OS at 2 years was 71.6% (64.6–77.4%); PRD + AZP group showed better survival compared to the PRD group (OS at 2 years; 82.1% [71–89.2%] versus 64.8% [55.4–72.8%], p < 0.001). And the severities of cGVHD and PS correlated well with 2-year OS (p = 0.004 and p < 0.001, respectively). The adjusted OS for PRD and PRD + AZP groups demonstrated statistical significance considering the severities of cGVHD and PS (HR for PRD group 2.09 [1.22–3.58], p = 0.007) (Fig. 1b).
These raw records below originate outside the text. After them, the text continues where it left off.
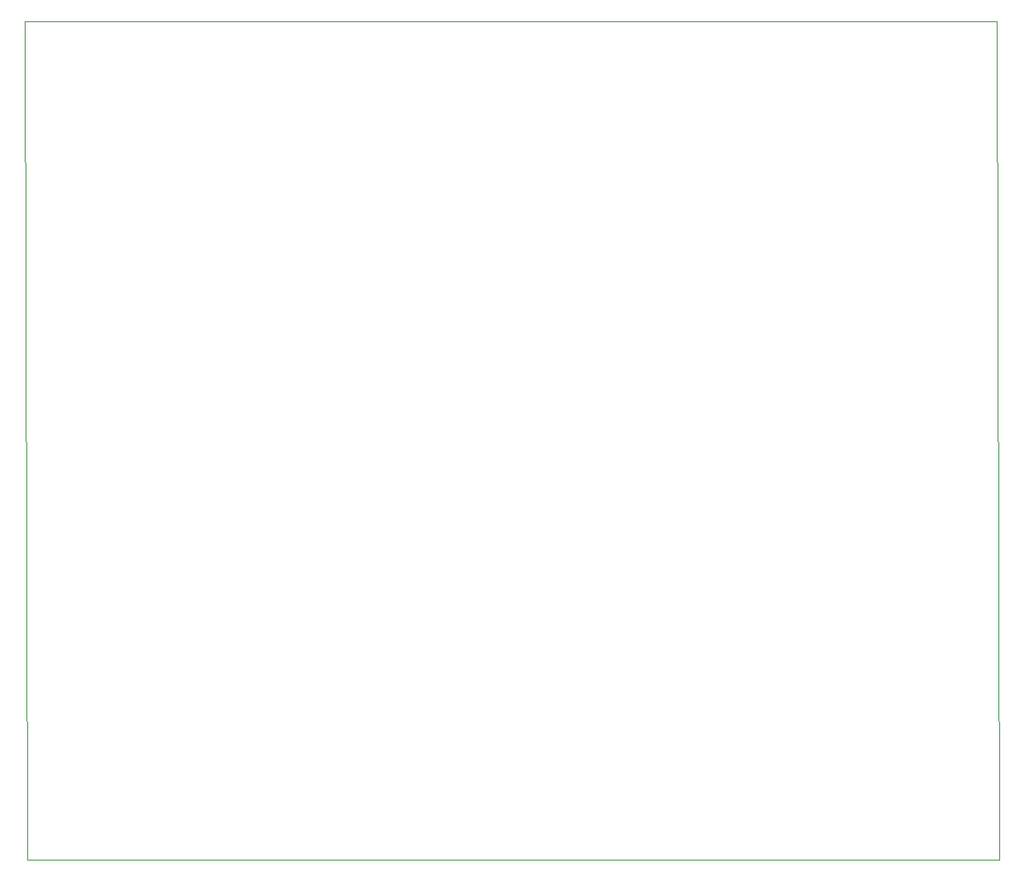
<source format=gm1>
%TF.GenerationSoftware,KiCad,Pcbnew,8.0.8-2.fc41*%
%TF.CreationDate,2025-02-20T10:07:07+00:00*%
%TF.ProjectId,PowerPoleFused,506f7765-7250-46f6-9c65-46757365642e,rev?*%
%TF.SameCoordinates,Original*%
%TF.FileFunction,Profile,NP*%
%FSLAX46Y46*%
G04 Gerber Fmt 4.6, Leading zero omitted, Abs format (unit mm)*
G04 Created by KiCad (PCBNEW 8.0.8-2.fc41) date 2025-02-20 10:07:07*
%MOMM*%
%LPD*%
G01*
G04 APERTURE LIST*
%TA.AperFunction,Profile*%
%ADD10C,0.050000*%
%TD*%
G04 APERTURE END LIST*
D10*
X142240000Y-29972000D02*
X142500500Y-113284000D01*
X142500500Y-113284000D02*
X45980500Y-113284000D01*
X45980500Y-113284000D02*
X45720000Y-29972000D01*
X45720000Y-29972000D02*
X142240000Y-29972000D01*
M02*

</source>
Univariate analysis for FFS identified several risk factors associated with worse FFS including moderate/severe cGVHD (median FFS (months); 55.9 versus 7.6, p = 0.001), ECOG PS ≥ 2 (9 versus 5.4, p = 0.003), thrombocytopenia (6.5 versus 6.2, p = 0.05), PTO (8.6 versus 2.7, p = 0.001), and PRD group (13.2 versus 5.6, p < 0.001). Multivariate analysis confirmed that moderate/severe cGVHD (hazard ratio [HR] 3.10, p < 0.001), PTO (HR 2.21, p = 0.001) and PRD (versus PRD + AZP) as the first-line treatment regimen (HR 2.12, p < 0.001) were risk factors for worse FFS.
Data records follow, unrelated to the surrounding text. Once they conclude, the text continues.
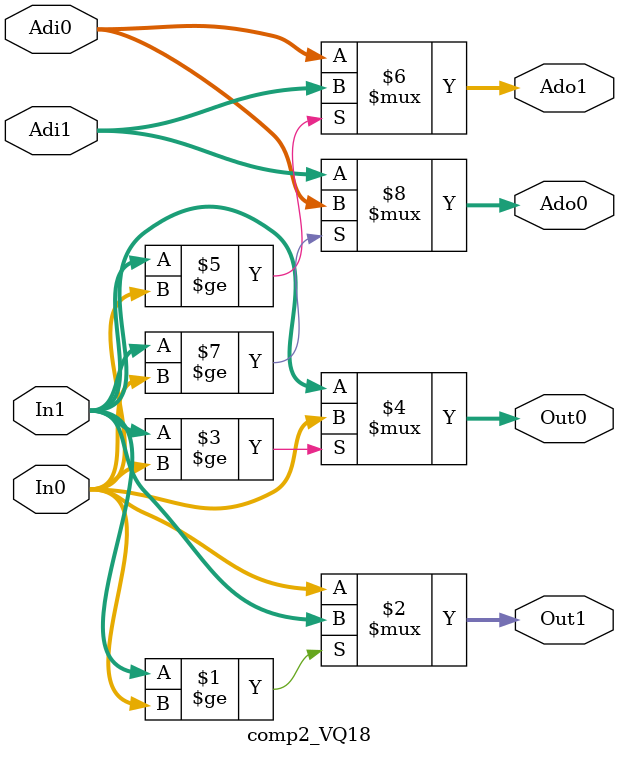
<source format=v>

module comp2_VQ18(In1,In0,
				  Out1,Out0,
				  Adi1,Adi0,
				  Ado1,Ado0);

//-------------------------
// In0: input binary code;
// In1: input binary code;
// Out1 is the max value;
// Out0 is the min value;
//-------------------------

input signed [7:0] In0,In1; // Input data
input  [4:0] Adi0,Adi1; //Element Input address
output signed [7:0] Out0,Out1; // Ouput data
output [4:0] Ado0,Ado1; //Ouptut address

assign Out1= (In1>=In0) ? In1:In0;
assign Out0= (In1>=In0) ? In0:In1;
assign Ado1= (In1>=In0) ? Adi1:Adi0;
assign Ado0= (In1>=In0) ? Adi0:Adi1;

endmodule
</source>
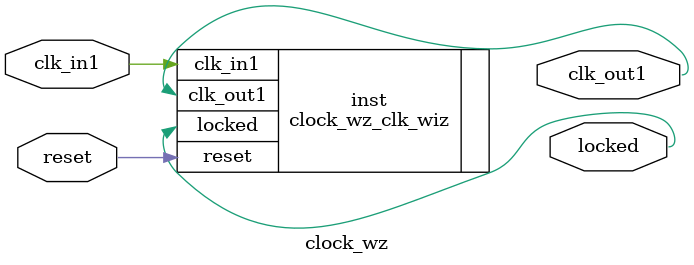
<source format=v>


`timescale 1ps/1ps

(* CORE_GENERATION_INFO = "clock_wz,clk_wiz_v6_0_10_0_0,{component_name=clock_wz,use_phase_alignment=true,use_min_o_jitter=false,use_max_i_jitter=false,use_dyn_phase_shift=false,use_inclk_switchover=false,use_dyn_reconfig=false,enable_axi=0,feedback_source=FDBK_AUTO,PRIMITIVE=MMCM,num_out_clk=1,clkin1_period=50.000,clkin2_period=10.0,use_power_down=false,use_reset=true,use_locked=true,use_inclk_stopped=false,feedback_type=SINGLE,CLOCK_MGR_TYPE=NA,manual_override=false}" *)

module clock_wz 
 (
  // Clock out ports
  output        clk_out1,
  // Status and control signals
  input         reset,
  output        locked,
 // Clock in ports
  input         clk_in1
 );

  clock_wz_clk_wiz inst
  (
  // Clock out ports  
  .clk_out1(clk_out1),
  // Status and control signals               
  .reset(reset), 
  .locked(locked),
 // Clock in ports
  .clk_in1(clk_in1)
  );

endmodule

</source>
After PSM, the characteristics of cGVHD were well-balanced in the two groups (Table 1). The PSM analysis confirmed the findings of superior outcomes in the PRD + AZP group. Two-year FFS was significantly better in the PRD + AZP (36.4%) than the PRD group (16.8%, p < 0.001). The cumulative incidence of TFR for frontline treatment at 2 years was also lower in the PRD + AZP group (52.4% versus 70.1%, p = 0.013). There were no significant differences in NRM or relapse rate at 2 years, but a trend towards longer OS was again observed in the PRD + AZP group of the PSM cohort (85.3% [72.6–92.4%] at 2 years in PRD + AZA group versus 75.9% [63.1–84.8%] in PRD group, p = 0.066).
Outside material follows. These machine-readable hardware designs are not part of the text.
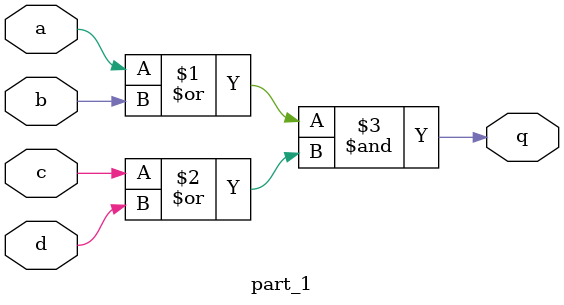
<source format=v>
module part_1(
    input a, b, c, d,
    output q
);
    
assign q = (a | b) & (c | d);

endmodule

</source>
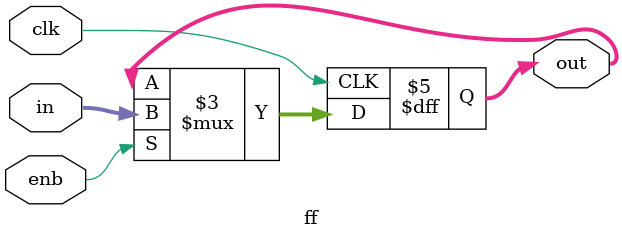
<source format=sv>
`timescale 1ns / 1ps


module ff(input logic enb, clk,
          input logic [31:0] in,
          output logic [31:0] out
    );
    
    always_ff @(posedge clk)
    begin
        if(enb)
        out<=in;
        else
        out<=out;
    end
endmodule

</source>
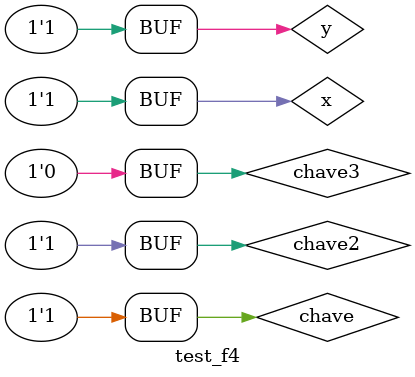
<source format=v>
module Exercicio35 (output s1, input a, input b, input ch, input ch2, input ch3);
	
	wire w1, w2, w3, w4, w5, w6, w7;
	
	or or1 (w1, a, b);
	nor nor1 (w2, a, b);
	and and1 (w3, a, b);
	nand nand1 (w4, a, b);
	xor xor1 (w5, a, b);
	xnor xnor1 (w6, a, b);
	not not1 (w7, a);
	
	wire f1, f2, f3, f4, f5, f6, f7;
// USAR PORTA not PARA ~c1, ~c2, ~c3 TAMBEM	
	and and2 (f1, ~ch, ~ch2, ~ch3);
	and and3 (f2, ~ch, ~ch2, ch3);
	and and4 (f3, ~ch, ch2, ~ch3);
	and and5 (f4, ~ch, ch2, ch3);
	and and6 (f5, ch, ~ch2, ~ch3);
	and and7 (f6, ch, ~ch2, ch3);
	and and8 (f7, ch, ch2, ~ch3);
		
	or or2 (s1, f1, f2, f3, f4, f5, f6, f7);
	
	endmodule // -- selecionador

module test_f4;
	
	reg x, y, chave, chave2, chave3;
	wire saida;
	
	Exercicio35 Exercicio0035 (saida, x, y, chave, chave2, chave3);
	
	// -- parte principal
	initial begin
	
	$display("Exemplo0035 - Thauan Velasco - 439995");
	$display("Test LU's module");
		
	#1 x = 0; y = 0; chave = 0; chave2 = 0;
	
	$monitor("A = %1b B = %1b Chave = %1b Chave2 = %1b Chave3 = %1b  Saida = %1b", x, y, chave, chave2, chave3, saida);
		
		#1 x = 0; y = 0; chave = 0; chave2 = 0; chave3 = 0;
		#1 x = 0; y = 1; chave = 0; chave2 = 0; chave3 = 0;
		#1 x = 1; y = 0; chave = 0; chave2 = 0; chave3 = 0;
		#1 x = 1; y = 1; chave = 0; chave2 = 0; chave3 = 0;
		
		#1 x = 0; y = 0; chave = 0; chave2 = 0; chave3 = 1;
		#1 x = 0; y = 1; chave = 0; chave2 = 0; chave3 = 1;
		#1 x = 1; y = 0; chave = 0; chave2 = 0; chave3 = 1;
		#1 x = 1; y = 1; chave = 0; chave2 = 0; chave3 = 1;
		
	   #1 x = 0; y = 0; chave = 0; chave2 = 1; chave3 = 0;
		#1 x = 0; y = 1; chave = 0; chave2 = 1; chave3 = 0;
		#1 x = 1; y = 0; chave = 0; chave2 = 1; chave3 = 0;
		#1 x = 1; y = 1; chave = 0; chave2 = 1; chave3 = 0;
		
		#1 x = 0; y = 0; chave = 0; chave2 = 1; chave3 = 1;
		#1 x = 0; y = 1; chave = 0; chave2 = 1; chave3 = 1;
		#1 x = 1; y = 0; chave = 0; chave2 = 1; chave3 = 1;
		#1 x = 1; y = 1; chave = 0; chave2 = 1; chave3 = 1;
		
		#1 x = 0; y = 0; chave = 1; chave2 = 0; chave3 = 0;
		#1 x = 0; y = 1; chave = 1; chave2 = 0; chave3 = 0;
		#1 x = 1; y = 0; chave = 1; chave2 = 0; chave3 = 0;
		#1 x = 1; y = 1; chave = 1; chave2 = 0; chave3 = 0;
		
		#1 x = 0; y = 0; chave = 1; chave2 = 0; chave3 = 1;
		#1 x = 0; y = 1; chave = 1; chave2 = 0; chave3 = 1;
		#1 x = 1; y = 0; chave = 1; chave2 = 0; chave3 = 1;
		#1 x = 1; y = 1; chave = 1; chave2 = 0; chave3 = 1;
		
		#1 x = 0; y = 0; chave = 1; chave2 = 1; chave3 = 0;
		#1 x = 0; y = 1; chave = 1; chave2 = 1; chave3 = 0;
		#1 x = 1; y = 0; chave = 1; chave2 = 1; chave3 = 0;
		#1 x = 1; y = 1; chave = 1; chave2 = 1; chave3 = 0;
		

	end
endmodule //
</source>
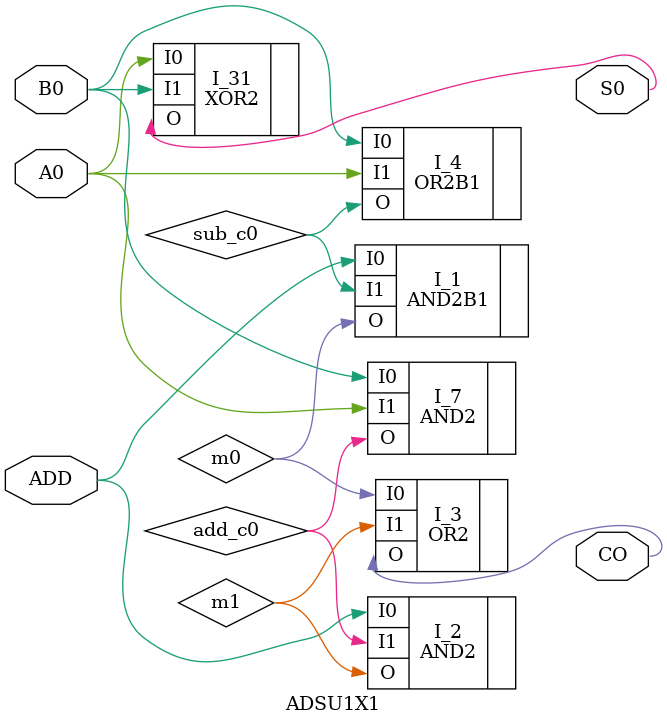
<source format=v>

module ADSU1X1( CO, S0, A0, ADD, B0 );


output  CO, S0;

input  A0, ADD, B0;

`ifdef SYNTH
`else

    specify
	specparam CDS_LIBNAME  = "xc9000";
	specparam CDS_CELLNAME = "ADSU1X1";
	specparam CDS_VIEWNAME = "schematic";
    endspecify

    XOR2  I_31( .I0(A0), .I1(B0), .O(S0));
    AND2B1 I_1( .I0(ADD), .I1(sub_c0), .O(m0));
    AND2   I_2( .I0(ADD), .I1(add_c0), .O(m1));
    OR2    I_3( .I0(m0), .I1(m1), .O(CO));
    OR2B1  I_4( .I0(B0), .I1(A0), .O(sub_c0));
    AND2  I_7( .I0(B0), .O(add_c0), .I1(A0));

`endif

endmodule

</source>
When confined to the same severity level according to the NIH consensus criteria, there was also a trend towards longer FFS in the PRD + AZP group: the favorable effect of PRD + AZP was statistically significant in the subgroup with moderate grade of cGVHD [FFS at 2 years (%); 30.5 versus 9.1, p = 0.001], but not in the mild and severe grades. Similar results were obtained for the cumulative incidence of TFR of frontline treatment at 2 years among the patients with moderate cGVHD; 56.2% (41.6–68.6%) in the PRD + AZP group and 71.4% (46.8–81.7%) in the PRD group (p = 0.035).

In addition, it was found that tapering of PRD dose < 0.5 mg/kg/day was more successful in the PRD + AZP group than in the PRD group: the cumulative incidence of PRD < 0.5 mg/kg/day at 6 months was 90.5% in the PRD + AZP group and 75.8% in PRD group (p = 0.018).

Although PSM analysis performed to overcome and control the imbalance of patients’ characteristics between PRD and PRD + AZP groups, the results of this study should be interpreted with caution given the nature of the retrospective analysis of this study, which would be weak evidence to support the role of AZP in cGVHD treatment compared the previous trial [7]. However, AZP added to a PRD-based regimen as the first-line treatment for cGVHD seems to improve FFS and may have a role as a steroid-sparing agent in the modern allo-HCT era. Since two thirds of the patients who required PRD-based treatment for cGVHD experienced the TF at 2 years, a better treatment strategy would be required. AZP could be worth reconsidered as a relevant option for a steroid sparing agent in cGVHD treatment.